Tom Hacohen is one of those founders. Working on an open source encryption project, he discovered how difficult it was to create a reliable, feature-complete webhook implementation. Webhooks are the inverse of standard APIs, enabling servers to send data to clients based on specified triggers (“events”). They are used widely by companies like Stripe, Github, and Slack. And while they are easy to implement at a basic level, they can be difficult to deliver at scale. Large webhook senders need to manage delivery of millions of messages, in near-real time, to thousands of unreliable endpoints, over unreliable networks.

Where others saw webhooks as a niche technology, Tom recognized this as an important problem. Most applications rely increasingly on external services for billing, authentication, content hosting, and other core systems. Software is moving from monolithic designs, to microservices, to a collection of services not under the developer’s control. These services need a reliable way to interoperate. The most elegant way to do that is via an event-driven architecture — and with webhooks.

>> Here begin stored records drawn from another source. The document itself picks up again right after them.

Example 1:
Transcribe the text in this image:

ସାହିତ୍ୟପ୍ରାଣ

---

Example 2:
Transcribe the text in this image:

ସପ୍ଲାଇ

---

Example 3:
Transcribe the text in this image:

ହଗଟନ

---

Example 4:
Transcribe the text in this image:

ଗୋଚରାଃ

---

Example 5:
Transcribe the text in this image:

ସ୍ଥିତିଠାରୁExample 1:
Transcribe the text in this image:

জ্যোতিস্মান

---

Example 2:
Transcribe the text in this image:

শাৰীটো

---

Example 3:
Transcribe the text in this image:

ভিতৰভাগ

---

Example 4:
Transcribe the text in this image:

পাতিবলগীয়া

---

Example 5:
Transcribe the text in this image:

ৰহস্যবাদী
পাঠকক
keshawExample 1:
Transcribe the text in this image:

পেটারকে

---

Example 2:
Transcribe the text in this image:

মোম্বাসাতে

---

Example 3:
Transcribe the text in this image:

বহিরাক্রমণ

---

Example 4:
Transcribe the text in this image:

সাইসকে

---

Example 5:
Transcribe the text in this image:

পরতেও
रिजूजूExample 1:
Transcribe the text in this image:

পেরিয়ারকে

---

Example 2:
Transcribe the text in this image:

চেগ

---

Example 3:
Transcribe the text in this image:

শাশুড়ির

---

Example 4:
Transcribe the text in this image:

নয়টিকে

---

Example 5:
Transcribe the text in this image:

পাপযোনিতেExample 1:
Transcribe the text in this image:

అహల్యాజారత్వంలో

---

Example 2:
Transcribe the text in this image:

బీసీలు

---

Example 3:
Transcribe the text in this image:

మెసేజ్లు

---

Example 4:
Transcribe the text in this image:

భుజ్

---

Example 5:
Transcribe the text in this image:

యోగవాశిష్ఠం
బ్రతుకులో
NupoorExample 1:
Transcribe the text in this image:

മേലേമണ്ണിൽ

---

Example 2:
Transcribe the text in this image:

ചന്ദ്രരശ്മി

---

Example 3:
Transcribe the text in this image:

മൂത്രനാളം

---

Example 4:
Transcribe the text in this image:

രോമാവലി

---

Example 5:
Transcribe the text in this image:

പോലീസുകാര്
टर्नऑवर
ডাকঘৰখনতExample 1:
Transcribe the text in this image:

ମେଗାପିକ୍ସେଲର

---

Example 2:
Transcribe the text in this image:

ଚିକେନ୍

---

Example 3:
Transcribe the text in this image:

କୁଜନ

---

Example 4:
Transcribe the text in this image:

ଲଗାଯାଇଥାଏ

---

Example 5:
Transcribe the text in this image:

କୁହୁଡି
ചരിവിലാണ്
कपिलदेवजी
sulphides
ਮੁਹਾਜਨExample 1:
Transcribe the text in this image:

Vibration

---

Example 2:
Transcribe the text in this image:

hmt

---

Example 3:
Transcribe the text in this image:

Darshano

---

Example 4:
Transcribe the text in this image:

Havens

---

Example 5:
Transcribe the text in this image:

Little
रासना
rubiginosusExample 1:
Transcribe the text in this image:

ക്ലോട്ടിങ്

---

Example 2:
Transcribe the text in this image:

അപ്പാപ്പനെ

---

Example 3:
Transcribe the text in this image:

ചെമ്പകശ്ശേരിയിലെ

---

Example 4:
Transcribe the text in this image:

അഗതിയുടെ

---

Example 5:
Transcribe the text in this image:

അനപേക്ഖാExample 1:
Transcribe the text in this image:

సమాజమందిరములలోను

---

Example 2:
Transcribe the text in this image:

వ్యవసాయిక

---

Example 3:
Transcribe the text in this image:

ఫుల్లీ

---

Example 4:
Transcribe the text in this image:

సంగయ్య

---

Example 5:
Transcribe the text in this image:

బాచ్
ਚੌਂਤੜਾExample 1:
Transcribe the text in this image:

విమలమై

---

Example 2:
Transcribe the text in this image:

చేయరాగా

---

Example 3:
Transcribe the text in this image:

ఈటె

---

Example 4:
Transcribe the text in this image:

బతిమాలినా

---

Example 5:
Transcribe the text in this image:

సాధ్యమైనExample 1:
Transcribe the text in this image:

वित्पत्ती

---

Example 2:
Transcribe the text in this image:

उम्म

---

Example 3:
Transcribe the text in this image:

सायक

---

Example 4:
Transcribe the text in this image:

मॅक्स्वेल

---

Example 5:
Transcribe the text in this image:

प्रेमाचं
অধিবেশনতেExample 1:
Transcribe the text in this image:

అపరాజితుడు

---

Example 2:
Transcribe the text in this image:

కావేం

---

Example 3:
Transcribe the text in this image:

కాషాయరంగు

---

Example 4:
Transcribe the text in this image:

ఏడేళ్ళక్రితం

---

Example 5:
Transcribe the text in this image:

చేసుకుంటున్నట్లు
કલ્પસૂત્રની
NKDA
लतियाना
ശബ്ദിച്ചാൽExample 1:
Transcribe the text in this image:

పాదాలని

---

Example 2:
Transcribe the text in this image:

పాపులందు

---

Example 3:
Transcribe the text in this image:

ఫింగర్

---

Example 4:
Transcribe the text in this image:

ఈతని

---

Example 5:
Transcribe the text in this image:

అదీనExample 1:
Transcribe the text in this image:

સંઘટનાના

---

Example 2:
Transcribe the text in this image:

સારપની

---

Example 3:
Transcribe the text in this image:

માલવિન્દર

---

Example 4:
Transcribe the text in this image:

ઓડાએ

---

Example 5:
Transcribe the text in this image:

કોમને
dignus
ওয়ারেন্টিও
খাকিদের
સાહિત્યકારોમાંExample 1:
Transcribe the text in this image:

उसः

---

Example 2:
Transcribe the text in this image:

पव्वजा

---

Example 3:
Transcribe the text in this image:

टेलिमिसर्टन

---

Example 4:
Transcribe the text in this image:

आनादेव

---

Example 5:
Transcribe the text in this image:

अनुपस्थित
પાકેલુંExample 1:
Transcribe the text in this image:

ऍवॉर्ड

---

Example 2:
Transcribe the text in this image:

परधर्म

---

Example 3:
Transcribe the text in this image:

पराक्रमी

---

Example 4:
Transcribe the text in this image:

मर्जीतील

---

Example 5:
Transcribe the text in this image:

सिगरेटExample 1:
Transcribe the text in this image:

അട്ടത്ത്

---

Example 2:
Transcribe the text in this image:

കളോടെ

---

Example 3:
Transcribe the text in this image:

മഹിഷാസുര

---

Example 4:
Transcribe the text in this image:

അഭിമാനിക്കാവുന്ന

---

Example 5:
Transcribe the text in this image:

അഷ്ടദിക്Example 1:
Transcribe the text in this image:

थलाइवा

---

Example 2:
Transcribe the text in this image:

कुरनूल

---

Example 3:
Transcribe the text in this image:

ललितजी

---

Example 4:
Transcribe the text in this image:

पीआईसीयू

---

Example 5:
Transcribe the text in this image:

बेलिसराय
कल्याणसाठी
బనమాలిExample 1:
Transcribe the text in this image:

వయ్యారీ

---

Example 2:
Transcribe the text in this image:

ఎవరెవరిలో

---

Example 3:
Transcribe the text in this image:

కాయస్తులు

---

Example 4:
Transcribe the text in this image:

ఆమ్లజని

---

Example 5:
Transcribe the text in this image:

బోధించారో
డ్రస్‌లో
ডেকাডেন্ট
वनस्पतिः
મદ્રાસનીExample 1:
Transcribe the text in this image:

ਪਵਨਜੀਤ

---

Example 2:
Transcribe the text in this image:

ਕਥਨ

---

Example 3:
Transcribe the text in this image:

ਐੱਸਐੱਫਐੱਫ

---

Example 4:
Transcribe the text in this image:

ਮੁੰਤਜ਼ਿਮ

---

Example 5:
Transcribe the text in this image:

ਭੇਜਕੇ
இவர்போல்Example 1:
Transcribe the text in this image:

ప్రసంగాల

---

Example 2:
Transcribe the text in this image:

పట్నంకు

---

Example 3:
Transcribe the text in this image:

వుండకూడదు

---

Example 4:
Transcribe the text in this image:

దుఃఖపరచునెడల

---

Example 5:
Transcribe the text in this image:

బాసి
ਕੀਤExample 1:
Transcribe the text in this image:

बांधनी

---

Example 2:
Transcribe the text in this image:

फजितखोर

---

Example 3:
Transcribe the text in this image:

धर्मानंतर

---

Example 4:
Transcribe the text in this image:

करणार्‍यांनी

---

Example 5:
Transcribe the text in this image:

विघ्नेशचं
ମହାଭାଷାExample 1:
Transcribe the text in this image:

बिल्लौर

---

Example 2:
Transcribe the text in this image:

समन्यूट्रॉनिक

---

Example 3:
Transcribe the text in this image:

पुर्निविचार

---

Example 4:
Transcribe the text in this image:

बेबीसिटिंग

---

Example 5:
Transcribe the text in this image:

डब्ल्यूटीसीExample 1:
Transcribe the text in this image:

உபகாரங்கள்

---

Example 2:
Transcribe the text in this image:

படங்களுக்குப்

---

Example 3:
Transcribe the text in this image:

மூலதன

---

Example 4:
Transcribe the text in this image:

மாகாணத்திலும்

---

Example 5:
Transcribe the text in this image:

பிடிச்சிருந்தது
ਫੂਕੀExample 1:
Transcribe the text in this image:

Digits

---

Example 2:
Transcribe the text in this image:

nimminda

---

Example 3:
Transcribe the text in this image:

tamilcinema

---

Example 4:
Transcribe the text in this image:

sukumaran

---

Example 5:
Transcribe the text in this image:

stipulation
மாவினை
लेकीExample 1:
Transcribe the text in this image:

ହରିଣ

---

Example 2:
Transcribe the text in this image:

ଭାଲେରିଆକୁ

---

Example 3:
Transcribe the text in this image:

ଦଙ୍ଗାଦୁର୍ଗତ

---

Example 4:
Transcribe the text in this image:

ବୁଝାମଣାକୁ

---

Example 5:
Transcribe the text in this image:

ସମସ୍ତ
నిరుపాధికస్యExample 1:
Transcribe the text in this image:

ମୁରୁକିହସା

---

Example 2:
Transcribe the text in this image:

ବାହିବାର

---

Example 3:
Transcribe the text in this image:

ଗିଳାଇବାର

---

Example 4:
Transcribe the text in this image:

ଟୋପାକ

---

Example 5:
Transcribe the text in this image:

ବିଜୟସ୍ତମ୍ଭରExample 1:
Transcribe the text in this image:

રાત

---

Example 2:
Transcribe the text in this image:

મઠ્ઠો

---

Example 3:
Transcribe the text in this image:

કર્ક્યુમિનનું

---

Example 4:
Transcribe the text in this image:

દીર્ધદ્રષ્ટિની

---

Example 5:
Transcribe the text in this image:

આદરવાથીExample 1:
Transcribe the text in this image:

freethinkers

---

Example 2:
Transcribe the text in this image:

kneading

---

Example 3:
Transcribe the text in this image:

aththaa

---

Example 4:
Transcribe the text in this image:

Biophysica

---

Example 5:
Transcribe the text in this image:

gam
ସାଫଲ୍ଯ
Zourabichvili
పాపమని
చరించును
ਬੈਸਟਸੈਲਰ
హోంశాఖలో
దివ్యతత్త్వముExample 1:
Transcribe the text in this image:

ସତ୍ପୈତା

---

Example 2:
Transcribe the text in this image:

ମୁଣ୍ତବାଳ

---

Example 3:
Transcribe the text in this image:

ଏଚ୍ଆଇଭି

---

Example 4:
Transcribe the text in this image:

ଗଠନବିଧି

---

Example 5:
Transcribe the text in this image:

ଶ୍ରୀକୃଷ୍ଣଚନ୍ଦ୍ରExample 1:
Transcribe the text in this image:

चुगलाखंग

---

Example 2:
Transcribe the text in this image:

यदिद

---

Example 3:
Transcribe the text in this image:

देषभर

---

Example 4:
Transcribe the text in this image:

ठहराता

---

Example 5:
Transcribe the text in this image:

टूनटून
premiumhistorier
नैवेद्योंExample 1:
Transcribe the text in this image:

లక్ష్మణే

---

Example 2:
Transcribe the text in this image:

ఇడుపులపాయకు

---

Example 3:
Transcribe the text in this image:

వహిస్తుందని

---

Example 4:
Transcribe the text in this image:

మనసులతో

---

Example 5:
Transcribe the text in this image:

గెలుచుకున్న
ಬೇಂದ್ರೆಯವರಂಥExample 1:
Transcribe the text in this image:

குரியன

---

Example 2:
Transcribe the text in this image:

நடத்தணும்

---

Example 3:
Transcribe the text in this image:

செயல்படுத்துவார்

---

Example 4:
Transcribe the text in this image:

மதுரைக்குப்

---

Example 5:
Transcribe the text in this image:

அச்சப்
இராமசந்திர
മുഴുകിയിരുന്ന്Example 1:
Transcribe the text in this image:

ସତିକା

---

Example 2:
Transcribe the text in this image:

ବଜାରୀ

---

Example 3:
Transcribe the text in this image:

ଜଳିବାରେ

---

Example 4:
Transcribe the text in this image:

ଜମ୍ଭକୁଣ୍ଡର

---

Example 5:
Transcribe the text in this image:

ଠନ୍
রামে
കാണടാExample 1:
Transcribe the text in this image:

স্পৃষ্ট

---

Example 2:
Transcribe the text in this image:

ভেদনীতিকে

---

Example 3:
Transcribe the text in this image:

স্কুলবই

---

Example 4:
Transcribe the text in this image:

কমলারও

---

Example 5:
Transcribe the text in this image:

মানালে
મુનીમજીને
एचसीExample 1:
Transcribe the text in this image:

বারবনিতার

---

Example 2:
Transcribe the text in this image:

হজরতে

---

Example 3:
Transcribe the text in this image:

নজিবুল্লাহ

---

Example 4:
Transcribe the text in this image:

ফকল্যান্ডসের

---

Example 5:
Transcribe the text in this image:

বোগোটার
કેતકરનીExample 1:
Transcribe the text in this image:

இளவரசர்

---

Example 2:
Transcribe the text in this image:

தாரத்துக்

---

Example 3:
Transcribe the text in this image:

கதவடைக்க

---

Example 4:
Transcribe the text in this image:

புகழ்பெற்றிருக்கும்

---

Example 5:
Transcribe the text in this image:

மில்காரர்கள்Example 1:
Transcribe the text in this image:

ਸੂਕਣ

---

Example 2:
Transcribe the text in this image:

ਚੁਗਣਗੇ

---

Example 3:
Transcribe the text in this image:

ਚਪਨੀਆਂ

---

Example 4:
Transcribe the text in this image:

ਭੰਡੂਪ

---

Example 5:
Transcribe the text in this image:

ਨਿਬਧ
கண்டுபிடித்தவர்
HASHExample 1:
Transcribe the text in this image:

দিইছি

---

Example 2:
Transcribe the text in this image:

After going incredibly deep on this problem, Tom concluded that the issue was a lack of standard tooling or best practices. And he developed conviction that the problem could be solved only by doing the hard thing — in this case, convincing smart (and skeptical) backend engineers to outsource their webhook infrastructure. The willingness to take the hard path, because it’s the better long-term solution, is one of the traits we see in the most determined founders.

Tom started Svix to make his vision for better webhooks a reality. In a short amount of time, and with a small team, the company deployed over 100 organizations into production, including a number of large enterprises and fast-growing startups. They also proved the product could scale, adding advanced functionality like retries, logging, verification, alerting on failures, and consumer endpoints. What really stood out, other than Tom’s conviction and his team’s strong performance, was the success they found with smart engineers and the rave reviews they gave for the Svix platform.

We’re excited to announce today that we are leading a new round of funding in Svix. We believe webhooks will only become more important as applications continue to move toward event-driven architectures and users demand more responsive, low-latency experiences. And we believe Svix is in a fantastic position to solve the infrastructure piece of this problem.